Cuanto más ocupados estamos menos tiempo tenemos de ofendernos, de entrar en ese gris delgado en el que los posibles se dan una vuelta y comienzan las conjeturas que nos acercan a una realidad que dista bastante de lo que es.

La sensibilidad a flor de piel y los problemas del diario vivir algunas veces nos dejan mal parados, y permitimos que todo lo que se dice o sucede a nuestro alrededor nos afecte de manera más que particular.

Nada mejor que ante una duda, aclararla, enfrentarla, y no pensar que el otro siente de determinada manera, la única forma de corroborarlo es hablar, aunque muchas veces dice un viejo dicho que “a buen entendedor pocas palabras”, sin embargo, podemos incurrir en falsas interpretaciones.

Quien ocupa su tiempo en lo que ama, destina sus horas a lo que realmente lo motiva, le queda poco tiempo para ofrecer su espacio a las dudas, a las conjeturas y a los malentendidos. Y aunque los errores son frecuentes también son reparables, y todo se puede hablar para dejar atrás esa ofensa que ha llegado para lastimarnos o desajustarnos. Está en cada uno impedir que lo externo lo desestabilice, preocupe y ocupe su energía vital, porque en muchas ocasiones somos nosotros mismos los que nos predisponemos sin que haya un verdadero motivo.

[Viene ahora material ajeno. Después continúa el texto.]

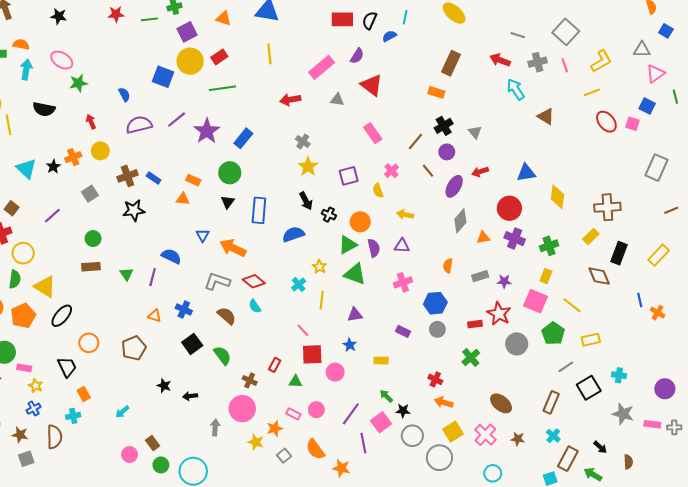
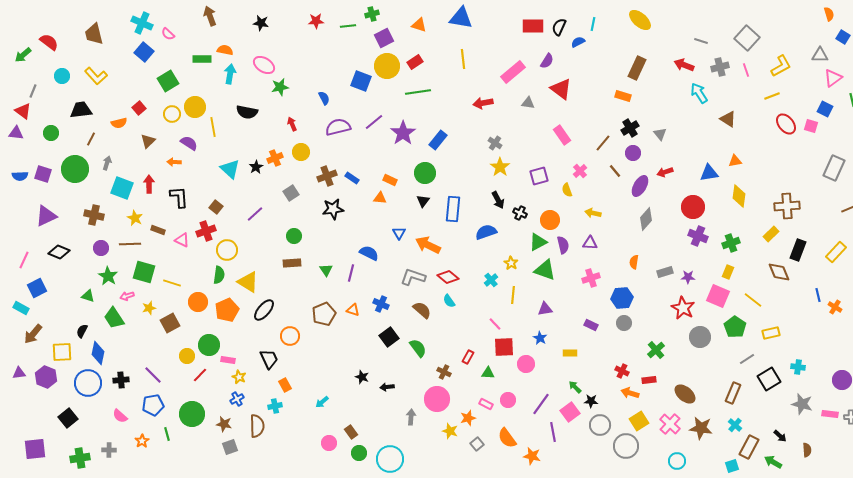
orange triangle: (483, 237) -> (735, 161), moved
red rectangle: (475, 324) -> (649, 380), moved
brown pentagon: (134, 348) -> (324, 314), moved
brown star: (518, 439) -> (701, 428), size x1.6

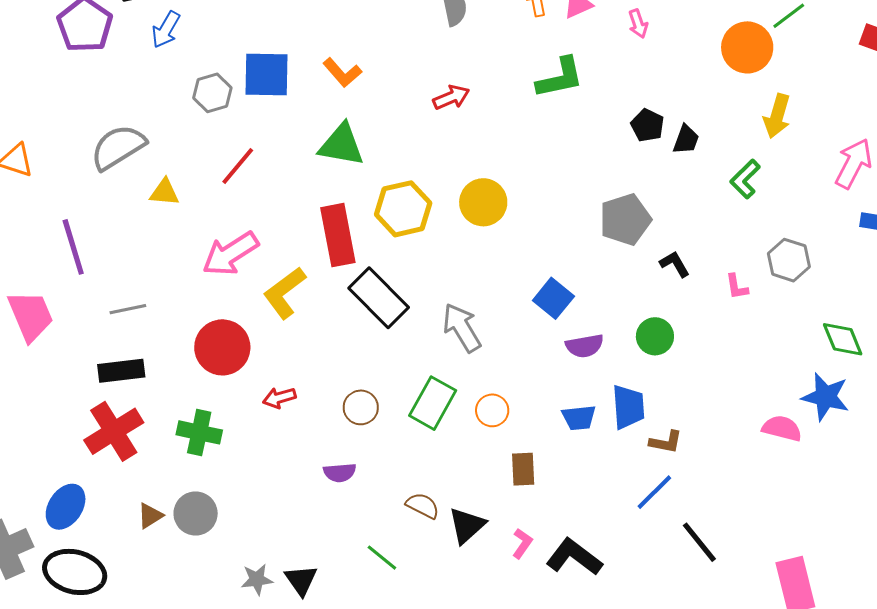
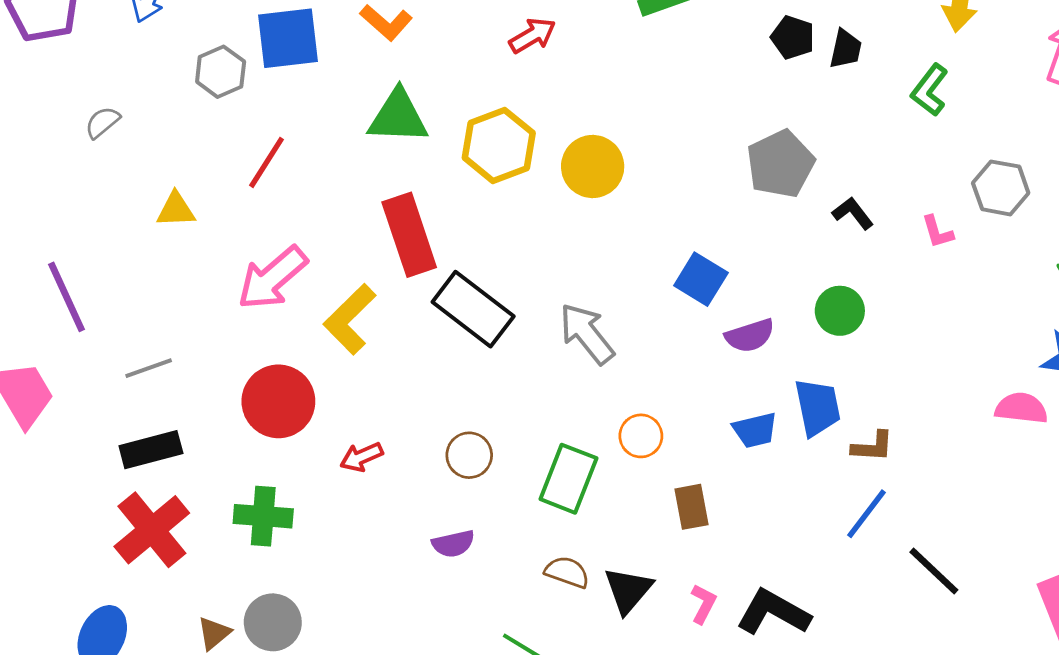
gray semicircle: (118, 147) -> (102, 122), moved, size x0.5
yellow hexagon: (403, 209) -> (499, 145), moved
green rectangle: (433, 403) -> (568, 479), moved

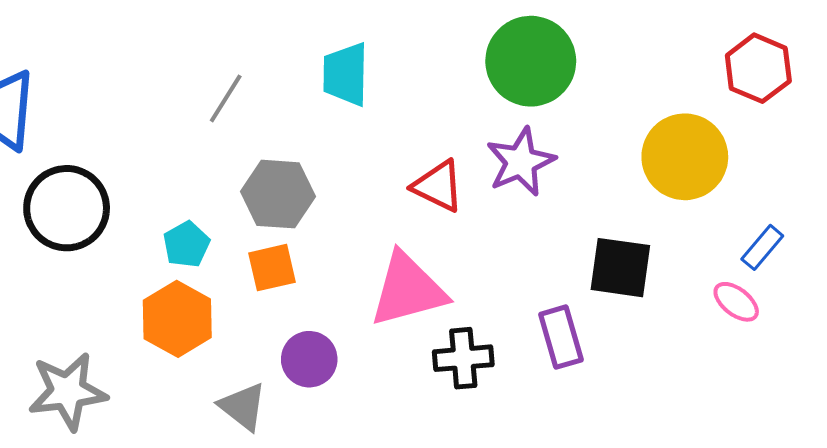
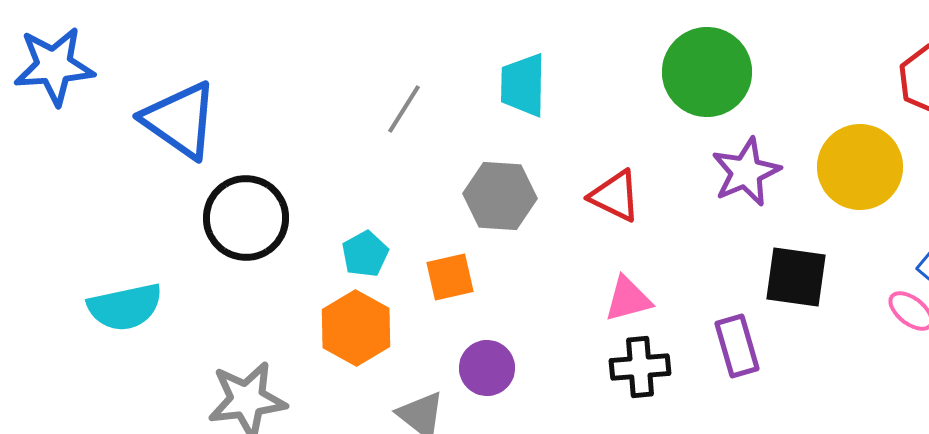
purple star: (521, 162) -> (746, 172), moved
gray hexagon: (278, 194) -> (500, 196), moved
pink triangle: (408, 290) -> (628, 299), moved, size x0.6

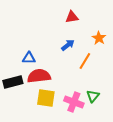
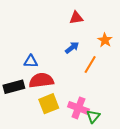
green triangle: (93, 96) -> (93, 116), moved
yellow square: (46, 98) -> (49, 104), turned -30

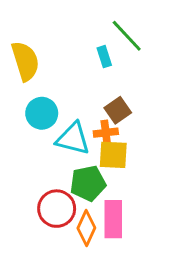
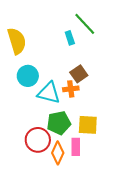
yellow square: (113, 155) -> (88, 125), moved
pink rectangle: (113, 219) -> (76, 147), size x0.7

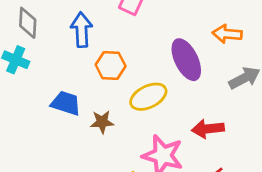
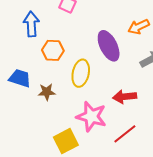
orange arrow: (227, 34) -> (139, 27), turned -30
yellow ellipse: (148, 97) -> (81, 73), turned -52

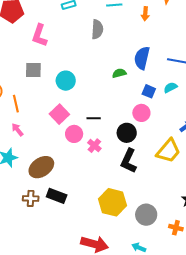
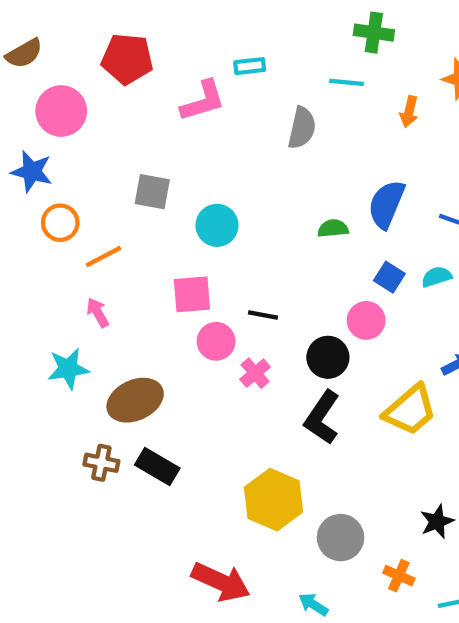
pink L-shape: (39, 35) -> (203, 101), moved, turned -135
orange line: (16, 104) -> (104, 257), turned 66
pink square: (59, 114) -> (192, 294), turned 30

Algunas veces al hablar en el intento de reparar una situación, vemos que realmente ha habido un malentendido, y una persona se ofendió por algo que ni si quiera éramos conscientes, por lo que verbalizar lo que nos sucede es siempre el mejor camino más allá de los posibles resultados.

En la medida que pasa la vida cerramos las puertas a las ofensas, a las discusiones sin sentido, a lo que realmente no importa, y se las abrimos a lo que es primordial en nuestro ser y estar, de modo que nuestro tiempo y energía la destinamos a lo que realmente nos llena de plenitud.

Cuanto más ocupados estamos menos tiempo tenemos de ofendernos, de entrar en ese gris delgado en el que los posibles se dan una vuelta y comienzan las conjeturas que nos acercan a una realidad que dista bastante de lo que es. Entendemos que los más perjudicados al entrar en el camino de las ofensas somos nosotros mismos, porque nos dañamos y quitamos oportunidades, y la mayoría de las veces nada es personal.